Trató de rechazar estas ideas y cerró los ojos; pero la visión apareció con más fuerza, aferrándose a su cerebro con la terquedad de una obsesión.
¿Qué la diría si no triunfaba? ¿Con qué cara se presentaría ante ella, él, que soñaba con hacerla suya el día que la muerte rompiese los lazos que la unían a su tío Tomás? ¿Cómo iba a decirle: renuncia a tu viudedad, cásate conmigo, resígnate a ser pobre; cuando todos los tesoros del mundo le parecían pocos para dárselos? Y queriéndola como la quería, con este amor puro, santo, hermoso, ¿iba a descender a proponerle brutal amancebamiento? Ni él osaría jamás proponérselo, ni ella sería capaz de aceptarlo. La conocía; por eso precisamente la adoraba, por eso la quería, porque estaba seguro de que era honrada y buena, porque ahíto de poseer cuerpos, necesitaba la posesión de un alma. ¿Y qué alma más deseable que la de aquella mujer, víctima del deber, esclava de los convencionalismos sociales, de aquella mujer condenada a ocultar sus deseos, a refrenar sus pasiones, a esconder sus afectos, a estar continuamente en lucha con su temperamento y su juventud? ¡Pobre alma ansiosa de luz, de vida y de alegría, condenada a sufrir en silencio las torturas de un amor imposible! Porque ella también le quería, ¿qué duda cabía de eso?; le quería mucho, muchísimo; solo que era tan orgullosa, que antes que reprocharse, no ya ante la sociedad, ante su propia conciencia, de una falta, preferiría morir. Y sufría y callaba y resistía a su pasión, a esa pasión que a veces se presentaba avasalladora e imponente.

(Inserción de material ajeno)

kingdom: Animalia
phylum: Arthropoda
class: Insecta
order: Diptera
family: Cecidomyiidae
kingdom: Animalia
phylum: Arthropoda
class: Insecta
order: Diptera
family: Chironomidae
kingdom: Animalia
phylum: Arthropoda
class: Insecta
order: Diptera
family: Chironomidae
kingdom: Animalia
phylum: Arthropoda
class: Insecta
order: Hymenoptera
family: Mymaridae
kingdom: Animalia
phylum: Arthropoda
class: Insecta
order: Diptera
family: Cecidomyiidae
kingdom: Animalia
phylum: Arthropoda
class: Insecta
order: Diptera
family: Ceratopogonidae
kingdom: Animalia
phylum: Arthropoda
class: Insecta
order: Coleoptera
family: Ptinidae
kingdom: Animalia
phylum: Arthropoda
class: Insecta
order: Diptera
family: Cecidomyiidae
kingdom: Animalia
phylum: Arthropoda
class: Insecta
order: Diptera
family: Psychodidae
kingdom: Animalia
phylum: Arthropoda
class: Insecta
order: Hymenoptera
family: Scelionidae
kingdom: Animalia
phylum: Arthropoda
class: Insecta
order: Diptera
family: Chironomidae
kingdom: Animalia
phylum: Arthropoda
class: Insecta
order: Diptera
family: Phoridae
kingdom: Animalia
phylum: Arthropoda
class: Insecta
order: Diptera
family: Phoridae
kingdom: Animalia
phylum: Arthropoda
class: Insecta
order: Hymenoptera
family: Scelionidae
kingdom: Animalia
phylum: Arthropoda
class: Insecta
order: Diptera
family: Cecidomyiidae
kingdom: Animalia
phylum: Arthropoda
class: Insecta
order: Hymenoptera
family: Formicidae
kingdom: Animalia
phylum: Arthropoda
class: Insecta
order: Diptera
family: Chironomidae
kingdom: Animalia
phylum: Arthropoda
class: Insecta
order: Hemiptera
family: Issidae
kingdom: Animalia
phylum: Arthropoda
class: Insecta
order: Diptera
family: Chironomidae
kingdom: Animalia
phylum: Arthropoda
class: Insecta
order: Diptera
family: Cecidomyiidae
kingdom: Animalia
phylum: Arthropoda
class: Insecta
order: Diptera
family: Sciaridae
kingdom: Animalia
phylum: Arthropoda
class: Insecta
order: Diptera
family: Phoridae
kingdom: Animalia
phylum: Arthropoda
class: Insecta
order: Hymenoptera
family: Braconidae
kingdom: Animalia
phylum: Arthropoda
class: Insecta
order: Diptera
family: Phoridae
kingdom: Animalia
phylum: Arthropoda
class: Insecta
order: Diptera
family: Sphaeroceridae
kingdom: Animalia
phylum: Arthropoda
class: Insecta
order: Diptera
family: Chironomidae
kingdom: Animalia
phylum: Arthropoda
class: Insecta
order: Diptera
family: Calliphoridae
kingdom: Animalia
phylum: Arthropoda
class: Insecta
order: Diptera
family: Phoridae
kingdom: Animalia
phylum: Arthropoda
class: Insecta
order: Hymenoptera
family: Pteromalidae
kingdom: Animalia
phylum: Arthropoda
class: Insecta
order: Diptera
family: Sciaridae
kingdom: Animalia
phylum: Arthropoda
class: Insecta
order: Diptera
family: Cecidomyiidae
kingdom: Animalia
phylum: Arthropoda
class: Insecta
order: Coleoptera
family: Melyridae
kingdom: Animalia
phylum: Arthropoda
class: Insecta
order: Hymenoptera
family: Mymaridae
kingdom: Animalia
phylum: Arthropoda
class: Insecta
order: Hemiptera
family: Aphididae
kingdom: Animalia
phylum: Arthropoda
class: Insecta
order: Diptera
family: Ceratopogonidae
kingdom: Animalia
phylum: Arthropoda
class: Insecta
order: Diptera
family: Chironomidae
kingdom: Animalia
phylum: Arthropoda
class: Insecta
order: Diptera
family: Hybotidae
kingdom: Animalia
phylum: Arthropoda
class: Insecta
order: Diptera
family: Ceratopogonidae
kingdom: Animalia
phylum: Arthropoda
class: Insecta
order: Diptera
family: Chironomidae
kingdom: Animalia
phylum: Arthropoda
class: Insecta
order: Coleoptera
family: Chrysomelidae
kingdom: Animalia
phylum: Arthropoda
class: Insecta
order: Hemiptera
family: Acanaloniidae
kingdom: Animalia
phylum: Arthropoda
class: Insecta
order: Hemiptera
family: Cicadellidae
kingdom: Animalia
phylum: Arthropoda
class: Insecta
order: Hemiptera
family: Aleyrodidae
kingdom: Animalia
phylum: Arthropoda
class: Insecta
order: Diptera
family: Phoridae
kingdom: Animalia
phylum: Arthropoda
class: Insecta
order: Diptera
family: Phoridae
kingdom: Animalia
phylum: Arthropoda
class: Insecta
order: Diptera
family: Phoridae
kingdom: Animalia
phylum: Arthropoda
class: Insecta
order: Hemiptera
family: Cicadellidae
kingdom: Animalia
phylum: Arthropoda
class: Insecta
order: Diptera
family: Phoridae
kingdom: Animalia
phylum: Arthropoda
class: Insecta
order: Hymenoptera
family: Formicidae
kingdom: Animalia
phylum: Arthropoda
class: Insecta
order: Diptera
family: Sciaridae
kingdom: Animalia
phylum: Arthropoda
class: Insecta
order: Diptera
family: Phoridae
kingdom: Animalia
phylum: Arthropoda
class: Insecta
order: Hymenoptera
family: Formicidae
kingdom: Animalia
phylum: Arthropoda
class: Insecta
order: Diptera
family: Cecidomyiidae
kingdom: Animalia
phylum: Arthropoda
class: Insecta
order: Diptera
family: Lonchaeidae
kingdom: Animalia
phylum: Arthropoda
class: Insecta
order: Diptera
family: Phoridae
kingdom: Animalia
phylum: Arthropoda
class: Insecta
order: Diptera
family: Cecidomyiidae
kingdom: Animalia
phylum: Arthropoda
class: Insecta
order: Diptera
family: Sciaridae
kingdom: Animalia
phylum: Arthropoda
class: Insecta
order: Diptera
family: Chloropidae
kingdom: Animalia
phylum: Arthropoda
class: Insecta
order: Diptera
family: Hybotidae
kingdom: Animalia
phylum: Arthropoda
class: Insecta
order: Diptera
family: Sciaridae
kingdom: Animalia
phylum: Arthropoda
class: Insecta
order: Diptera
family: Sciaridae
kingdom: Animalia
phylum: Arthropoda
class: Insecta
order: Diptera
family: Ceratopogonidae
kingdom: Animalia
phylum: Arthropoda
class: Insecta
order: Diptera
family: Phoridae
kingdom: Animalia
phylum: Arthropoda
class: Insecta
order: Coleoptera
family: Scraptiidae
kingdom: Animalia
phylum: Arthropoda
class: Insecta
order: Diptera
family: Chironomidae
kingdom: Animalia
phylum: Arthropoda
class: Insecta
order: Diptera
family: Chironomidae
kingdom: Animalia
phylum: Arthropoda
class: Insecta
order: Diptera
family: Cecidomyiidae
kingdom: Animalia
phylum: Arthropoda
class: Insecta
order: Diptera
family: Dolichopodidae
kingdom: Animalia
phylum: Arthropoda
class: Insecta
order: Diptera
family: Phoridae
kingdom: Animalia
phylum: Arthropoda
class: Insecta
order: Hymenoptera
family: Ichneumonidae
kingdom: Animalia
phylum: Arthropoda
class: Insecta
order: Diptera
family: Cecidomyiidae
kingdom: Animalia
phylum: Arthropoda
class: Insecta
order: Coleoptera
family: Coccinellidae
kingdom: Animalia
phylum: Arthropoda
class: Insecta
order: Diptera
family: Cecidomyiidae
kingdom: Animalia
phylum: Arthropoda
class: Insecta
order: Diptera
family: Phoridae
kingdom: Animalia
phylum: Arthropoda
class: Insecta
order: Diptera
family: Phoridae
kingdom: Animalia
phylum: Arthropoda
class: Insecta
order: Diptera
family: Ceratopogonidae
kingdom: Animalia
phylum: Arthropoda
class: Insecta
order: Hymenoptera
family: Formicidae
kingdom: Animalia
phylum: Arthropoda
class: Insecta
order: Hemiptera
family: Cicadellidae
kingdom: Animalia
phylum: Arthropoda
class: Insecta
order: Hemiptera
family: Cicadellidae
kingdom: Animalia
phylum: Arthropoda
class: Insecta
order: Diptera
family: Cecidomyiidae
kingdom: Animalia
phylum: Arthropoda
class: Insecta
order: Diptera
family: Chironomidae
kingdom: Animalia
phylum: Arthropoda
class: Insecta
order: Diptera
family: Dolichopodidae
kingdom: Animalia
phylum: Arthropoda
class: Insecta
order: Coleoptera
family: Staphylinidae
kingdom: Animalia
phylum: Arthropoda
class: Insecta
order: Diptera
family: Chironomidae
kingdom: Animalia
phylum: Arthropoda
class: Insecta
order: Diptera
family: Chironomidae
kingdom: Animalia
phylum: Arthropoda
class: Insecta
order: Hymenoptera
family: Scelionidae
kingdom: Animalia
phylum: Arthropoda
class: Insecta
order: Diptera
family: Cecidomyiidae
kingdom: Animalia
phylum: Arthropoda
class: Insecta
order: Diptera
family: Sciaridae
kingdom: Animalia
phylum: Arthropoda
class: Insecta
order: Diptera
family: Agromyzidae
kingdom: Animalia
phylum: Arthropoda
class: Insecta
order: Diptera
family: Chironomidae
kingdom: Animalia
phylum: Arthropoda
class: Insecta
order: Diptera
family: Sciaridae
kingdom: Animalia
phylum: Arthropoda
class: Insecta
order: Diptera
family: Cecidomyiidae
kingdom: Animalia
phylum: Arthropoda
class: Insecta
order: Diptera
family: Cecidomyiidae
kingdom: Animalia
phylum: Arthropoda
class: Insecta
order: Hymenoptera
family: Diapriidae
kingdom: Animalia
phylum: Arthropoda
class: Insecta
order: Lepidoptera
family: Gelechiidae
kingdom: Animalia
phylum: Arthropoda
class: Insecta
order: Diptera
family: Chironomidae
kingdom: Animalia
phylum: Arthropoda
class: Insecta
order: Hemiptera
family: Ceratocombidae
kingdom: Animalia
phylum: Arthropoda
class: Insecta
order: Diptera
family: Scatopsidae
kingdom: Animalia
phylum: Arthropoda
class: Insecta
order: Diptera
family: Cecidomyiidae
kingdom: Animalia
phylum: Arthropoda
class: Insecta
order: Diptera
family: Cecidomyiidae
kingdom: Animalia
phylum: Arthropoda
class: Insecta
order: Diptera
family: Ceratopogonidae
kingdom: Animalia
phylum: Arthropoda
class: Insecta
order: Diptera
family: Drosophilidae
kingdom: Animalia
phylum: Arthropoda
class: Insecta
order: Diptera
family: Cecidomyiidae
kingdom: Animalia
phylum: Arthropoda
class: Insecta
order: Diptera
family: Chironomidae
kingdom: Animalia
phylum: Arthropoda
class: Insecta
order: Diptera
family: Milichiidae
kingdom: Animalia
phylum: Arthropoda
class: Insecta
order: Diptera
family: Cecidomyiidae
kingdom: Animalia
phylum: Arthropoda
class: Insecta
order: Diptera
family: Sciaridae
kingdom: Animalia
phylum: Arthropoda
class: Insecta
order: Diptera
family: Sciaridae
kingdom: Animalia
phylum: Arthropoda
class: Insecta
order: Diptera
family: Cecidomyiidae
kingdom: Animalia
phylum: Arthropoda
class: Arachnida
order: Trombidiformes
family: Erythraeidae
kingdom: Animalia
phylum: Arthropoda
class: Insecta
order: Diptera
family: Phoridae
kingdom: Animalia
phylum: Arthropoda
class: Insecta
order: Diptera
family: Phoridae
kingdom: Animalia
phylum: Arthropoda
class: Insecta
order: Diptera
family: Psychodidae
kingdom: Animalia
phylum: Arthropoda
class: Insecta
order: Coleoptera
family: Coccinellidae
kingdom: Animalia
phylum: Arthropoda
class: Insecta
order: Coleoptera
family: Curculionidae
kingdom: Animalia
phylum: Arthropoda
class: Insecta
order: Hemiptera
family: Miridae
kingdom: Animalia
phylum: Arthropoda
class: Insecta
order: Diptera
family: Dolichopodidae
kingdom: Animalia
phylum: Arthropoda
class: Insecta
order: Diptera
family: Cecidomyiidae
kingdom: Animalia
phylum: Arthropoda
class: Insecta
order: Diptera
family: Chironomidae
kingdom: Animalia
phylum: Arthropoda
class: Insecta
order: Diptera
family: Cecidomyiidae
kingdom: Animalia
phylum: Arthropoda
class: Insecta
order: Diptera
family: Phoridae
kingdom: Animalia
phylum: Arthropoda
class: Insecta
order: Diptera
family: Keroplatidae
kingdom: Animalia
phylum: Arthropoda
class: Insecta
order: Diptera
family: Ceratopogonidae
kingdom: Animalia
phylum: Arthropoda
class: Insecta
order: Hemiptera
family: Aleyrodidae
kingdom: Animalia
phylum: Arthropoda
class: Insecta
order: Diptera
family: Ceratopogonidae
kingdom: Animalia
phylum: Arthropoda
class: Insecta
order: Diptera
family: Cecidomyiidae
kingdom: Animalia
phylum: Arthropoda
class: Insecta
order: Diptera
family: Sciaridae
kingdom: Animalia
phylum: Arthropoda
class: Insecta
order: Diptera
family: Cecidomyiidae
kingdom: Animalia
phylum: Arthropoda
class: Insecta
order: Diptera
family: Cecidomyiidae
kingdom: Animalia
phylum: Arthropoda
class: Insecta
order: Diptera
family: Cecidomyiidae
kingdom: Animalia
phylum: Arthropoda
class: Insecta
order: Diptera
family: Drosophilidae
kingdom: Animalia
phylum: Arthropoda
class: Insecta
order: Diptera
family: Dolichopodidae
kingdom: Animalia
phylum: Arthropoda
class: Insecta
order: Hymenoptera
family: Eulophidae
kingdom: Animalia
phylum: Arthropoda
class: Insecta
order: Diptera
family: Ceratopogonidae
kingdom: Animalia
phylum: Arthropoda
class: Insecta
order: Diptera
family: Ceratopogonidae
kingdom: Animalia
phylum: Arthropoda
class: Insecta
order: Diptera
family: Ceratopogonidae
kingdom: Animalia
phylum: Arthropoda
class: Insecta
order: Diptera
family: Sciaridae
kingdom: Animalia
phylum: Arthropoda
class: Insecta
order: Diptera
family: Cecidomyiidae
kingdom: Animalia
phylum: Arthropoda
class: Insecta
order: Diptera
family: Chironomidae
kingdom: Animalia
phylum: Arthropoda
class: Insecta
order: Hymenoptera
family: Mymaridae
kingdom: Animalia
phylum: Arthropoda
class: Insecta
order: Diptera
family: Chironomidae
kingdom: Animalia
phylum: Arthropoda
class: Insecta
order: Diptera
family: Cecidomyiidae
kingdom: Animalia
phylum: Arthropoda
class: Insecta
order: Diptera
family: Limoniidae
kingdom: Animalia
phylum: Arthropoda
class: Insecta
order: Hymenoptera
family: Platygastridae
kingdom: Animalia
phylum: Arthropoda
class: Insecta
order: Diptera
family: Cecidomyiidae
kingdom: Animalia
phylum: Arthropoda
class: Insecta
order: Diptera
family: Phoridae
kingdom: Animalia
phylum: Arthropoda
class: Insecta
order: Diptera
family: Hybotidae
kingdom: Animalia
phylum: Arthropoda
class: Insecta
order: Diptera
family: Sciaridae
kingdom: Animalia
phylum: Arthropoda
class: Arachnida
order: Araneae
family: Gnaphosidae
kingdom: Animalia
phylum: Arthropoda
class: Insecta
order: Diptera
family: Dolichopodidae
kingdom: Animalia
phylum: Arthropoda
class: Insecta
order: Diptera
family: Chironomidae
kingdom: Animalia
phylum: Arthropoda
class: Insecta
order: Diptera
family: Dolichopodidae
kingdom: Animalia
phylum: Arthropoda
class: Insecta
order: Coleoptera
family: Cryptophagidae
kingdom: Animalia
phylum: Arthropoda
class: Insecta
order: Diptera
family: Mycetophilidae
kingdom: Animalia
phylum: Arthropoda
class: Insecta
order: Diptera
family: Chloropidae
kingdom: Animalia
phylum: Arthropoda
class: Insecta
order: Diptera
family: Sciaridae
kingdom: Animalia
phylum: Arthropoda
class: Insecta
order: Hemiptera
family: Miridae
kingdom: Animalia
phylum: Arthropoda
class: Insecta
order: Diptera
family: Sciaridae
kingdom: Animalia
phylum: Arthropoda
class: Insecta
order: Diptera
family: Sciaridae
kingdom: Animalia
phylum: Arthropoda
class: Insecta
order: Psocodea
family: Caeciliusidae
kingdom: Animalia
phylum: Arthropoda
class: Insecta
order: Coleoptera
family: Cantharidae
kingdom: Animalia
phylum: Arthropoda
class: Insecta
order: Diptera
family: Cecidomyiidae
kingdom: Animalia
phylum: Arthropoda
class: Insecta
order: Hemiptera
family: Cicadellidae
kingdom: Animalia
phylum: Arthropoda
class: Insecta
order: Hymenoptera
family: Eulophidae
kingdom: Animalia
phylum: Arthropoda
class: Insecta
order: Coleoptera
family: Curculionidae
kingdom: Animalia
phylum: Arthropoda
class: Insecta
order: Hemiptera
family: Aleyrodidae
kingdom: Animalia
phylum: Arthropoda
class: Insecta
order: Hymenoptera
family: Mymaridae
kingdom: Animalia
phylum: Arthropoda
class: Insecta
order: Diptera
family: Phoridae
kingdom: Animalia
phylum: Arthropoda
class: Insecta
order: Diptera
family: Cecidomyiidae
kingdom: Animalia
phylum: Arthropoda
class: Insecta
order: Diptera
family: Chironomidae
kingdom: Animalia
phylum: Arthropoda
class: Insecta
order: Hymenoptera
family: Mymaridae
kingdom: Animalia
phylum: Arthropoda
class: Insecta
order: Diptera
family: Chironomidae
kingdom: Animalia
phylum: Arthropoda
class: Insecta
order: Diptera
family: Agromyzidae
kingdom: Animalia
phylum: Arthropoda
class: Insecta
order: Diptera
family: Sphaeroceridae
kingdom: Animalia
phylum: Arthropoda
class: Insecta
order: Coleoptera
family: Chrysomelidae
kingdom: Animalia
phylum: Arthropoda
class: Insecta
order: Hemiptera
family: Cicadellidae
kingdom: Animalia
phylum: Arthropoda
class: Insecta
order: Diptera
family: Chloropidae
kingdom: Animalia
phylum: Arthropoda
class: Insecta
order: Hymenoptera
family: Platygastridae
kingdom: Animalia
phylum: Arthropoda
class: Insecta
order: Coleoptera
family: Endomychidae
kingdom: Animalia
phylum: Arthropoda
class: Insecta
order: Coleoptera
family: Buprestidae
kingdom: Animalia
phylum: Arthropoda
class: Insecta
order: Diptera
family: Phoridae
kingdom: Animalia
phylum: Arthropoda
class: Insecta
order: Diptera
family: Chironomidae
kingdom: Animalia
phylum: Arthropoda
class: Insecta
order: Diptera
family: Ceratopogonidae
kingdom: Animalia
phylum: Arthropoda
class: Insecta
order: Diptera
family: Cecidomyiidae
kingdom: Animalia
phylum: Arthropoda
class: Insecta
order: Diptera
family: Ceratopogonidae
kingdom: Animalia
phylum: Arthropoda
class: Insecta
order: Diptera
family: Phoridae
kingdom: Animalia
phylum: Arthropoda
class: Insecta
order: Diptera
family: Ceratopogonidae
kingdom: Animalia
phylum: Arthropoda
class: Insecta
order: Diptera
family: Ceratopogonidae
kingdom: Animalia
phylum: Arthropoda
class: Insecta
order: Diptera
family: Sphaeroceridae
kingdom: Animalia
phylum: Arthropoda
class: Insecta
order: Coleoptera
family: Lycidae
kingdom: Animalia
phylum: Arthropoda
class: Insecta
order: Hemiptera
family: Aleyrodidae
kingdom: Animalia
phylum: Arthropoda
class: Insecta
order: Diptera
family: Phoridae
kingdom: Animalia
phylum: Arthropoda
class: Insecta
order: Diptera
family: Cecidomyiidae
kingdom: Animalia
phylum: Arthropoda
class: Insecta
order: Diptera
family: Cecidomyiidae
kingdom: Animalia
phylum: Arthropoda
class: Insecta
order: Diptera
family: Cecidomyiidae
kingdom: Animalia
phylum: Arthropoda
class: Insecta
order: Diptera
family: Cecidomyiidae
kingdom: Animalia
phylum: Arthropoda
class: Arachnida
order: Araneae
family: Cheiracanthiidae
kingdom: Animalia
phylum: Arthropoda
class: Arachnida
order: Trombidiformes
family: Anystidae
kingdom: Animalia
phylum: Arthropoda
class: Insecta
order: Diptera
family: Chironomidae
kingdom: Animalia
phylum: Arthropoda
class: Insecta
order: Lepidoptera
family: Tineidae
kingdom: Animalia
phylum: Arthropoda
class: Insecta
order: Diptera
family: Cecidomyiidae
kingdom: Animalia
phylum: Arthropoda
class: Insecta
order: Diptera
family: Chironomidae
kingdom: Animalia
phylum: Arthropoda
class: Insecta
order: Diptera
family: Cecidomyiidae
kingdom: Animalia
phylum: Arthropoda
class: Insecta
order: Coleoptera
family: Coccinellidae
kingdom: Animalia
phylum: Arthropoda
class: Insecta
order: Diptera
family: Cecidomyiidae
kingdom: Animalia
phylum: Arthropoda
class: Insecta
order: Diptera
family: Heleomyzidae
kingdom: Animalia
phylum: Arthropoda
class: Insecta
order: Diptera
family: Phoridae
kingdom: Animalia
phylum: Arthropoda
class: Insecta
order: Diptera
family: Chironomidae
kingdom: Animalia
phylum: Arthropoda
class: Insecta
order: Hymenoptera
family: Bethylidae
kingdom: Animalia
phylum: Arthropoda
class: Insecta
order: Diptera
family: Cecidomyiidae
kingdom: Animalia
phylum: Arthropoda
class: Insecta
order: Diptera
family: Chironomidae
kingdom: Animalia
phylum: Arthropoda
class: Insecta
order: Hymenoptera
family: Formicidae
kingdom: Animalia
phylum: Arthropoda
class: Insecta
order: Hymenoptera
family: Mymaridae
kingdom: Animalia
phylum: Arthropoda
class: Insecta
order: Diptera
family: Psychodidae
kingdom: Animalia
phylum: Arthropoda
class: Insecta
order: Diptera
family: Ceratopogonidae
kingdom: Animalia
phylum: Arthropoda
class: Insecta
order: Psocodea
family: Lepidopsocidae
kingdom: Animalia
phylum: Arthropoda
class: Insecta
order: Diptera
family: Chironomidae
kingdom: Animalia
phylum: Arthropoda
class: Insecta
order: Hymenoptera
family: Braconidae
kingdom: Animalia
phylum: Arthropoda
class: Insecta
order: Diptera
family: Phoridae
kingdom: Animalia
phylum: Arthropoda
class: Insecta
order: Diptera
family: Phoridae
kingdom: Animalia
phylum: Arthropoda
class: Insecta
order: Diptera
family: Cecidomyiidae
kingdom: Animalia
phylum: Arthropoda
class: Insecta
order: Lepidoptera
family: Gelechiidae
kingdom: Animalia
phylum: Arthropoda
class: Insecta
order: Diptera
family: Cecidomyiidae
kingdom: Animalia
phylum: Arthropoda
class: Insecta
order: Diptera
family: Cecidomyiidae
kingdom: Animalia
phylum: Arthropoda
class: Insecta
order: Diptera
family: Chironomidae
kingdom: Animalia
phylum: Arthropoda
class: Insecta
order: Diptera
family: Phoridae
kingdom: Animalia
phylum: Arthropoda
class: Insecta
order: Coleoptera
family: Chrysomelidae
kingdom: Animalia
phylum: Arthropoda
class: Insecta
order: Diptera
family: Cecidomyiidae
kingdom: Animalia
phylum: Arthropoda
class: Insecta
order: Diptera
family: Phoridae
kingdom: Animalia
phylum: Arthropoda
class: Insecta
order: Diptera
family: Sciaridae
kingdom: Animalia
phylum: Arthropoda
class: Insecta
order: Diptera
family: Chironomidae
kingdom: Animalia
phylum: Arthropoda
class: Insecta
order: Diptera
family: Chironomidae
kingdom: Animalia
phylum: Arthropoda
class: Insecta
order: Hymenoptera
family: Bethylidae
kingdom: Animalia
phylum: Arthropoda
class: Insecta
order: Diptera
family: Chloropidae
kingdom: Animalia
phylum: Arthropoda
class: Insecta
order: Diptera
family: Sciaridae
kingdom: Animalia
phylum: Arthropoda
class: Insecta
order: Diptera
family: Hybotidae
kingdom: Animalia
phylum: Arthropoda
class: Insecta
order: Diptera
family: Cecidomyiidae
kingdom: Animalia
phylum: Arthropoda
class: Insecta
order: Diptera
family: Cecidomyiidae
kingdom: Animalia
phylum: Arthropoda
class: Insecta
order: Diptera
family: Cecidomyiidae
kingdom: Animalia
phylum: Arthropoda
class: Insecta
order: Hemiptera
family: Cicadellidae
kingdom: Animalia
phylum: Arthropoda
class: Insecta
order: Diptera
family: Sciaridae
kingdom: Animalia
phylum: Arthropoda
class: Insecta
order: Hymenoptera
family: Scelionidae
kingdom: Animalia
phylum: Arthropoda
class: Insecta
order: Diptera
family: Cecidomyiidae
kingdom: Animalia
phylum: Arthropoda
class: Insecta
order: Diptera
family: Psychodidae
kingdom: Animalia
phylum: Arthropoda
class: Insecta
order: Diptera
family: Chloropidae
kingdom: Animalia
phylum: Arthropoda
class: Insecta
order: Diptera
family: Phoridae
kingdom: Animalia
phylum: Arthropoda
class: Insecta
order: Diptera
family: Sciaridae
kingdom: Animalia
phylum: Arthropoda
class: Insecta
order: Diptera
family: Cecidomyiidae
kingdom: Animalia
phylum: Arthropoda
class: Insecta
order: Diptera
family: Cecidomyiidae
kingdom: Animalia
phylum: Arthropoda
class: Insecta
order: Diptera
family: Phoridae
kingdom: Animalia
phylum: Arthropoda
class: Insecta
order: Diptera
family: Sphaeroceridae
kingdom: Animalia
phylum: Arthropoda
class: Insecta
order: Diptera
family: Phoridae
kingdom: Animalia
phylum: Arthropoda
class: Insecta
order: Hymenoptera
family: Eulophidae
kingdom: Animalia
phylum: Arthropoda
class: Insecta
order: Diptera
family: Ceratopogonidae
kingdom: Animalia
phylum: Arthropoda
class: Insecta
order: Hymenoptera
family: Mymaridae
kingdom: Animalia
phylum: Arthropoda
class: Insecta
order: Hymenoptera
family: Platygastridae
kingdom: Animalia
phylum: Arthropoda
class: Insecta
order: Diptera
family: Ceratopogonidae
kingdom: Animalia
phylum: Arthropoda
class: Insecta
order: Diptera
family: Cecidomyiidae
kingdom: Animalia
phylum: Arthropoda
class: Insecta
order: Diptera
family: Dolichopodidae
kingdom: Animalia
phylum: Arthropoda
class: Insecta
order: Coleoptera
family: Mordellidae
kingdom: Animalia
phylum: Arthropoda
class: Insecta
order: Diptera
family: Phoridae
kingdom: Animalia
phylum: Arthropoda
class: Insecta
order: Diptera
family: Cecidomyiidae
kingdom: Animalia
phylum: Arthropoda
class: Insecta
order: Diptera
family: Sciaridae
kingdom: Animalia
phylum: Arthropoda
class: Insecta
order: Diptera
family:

Y no pudiendo hacerla su amante ni su esposa, ¿iba a ser tan egoísta que le impidiese la felicidad con otro hombre? ¿Iba a sacrificarla a los estúpidos celos de un amor romántico? No; aquella mujer tenía derecho al amor, al placer, a la maternidad, y no sería él, seguramente, quien se atreviese a negárselo. Pero, por otra parte, ¿iba a ser tan necio, tan estúpido que después de haber estado conteniéndose, reservándose para aquel día, consintiese que otro se la arrebatara? ¿Iba a tolerar que aquellos ojos claros, dulcísimos, serenos se retrataran en los de otro hombre? ¡Imposible! Aquella mujer sería suya; si para poseerla era preciso el matrimonio, se casaría; si para casarse necesitaba dinero, lo tendría; sí, lo tendría todo; dinero para las necesidades de la vida, ternura para las exigencias del alma, gloria para las satisfacciones del orgullo.
La luz eléctrica volvió a encenderse, y por la abertura de los pesados cortinones vio de nuevo a María acercarse a la cabecera del enfermo. No habrían pasado dos minutos, cuando una violenta interjección seguida de un ruido como de loza que se rompe, le hicieron levantarse bruscamente y penetrar en la alcoba.
—¿Qué es eso? ¿qué ha sucedido?
—Nada. Quise darle a tu tío una taza de caldo y la ha estrellado contra la pared —dijo María recogiendo del suelo los cacharros.
—¡El caldo estaba frío, completamente frío... Me vais a matar! —rugía Tomás incorporado en la cama, agitando nerviosamente el único brazo disponible.
—¡Por Dios, Tomás, que te vas a poner peor...!, acuéstate.
—¡No me da la gana! Eres un animal..., vete, vete, no te quiero ver.
María bajó la cabeza y salió de la alcoba.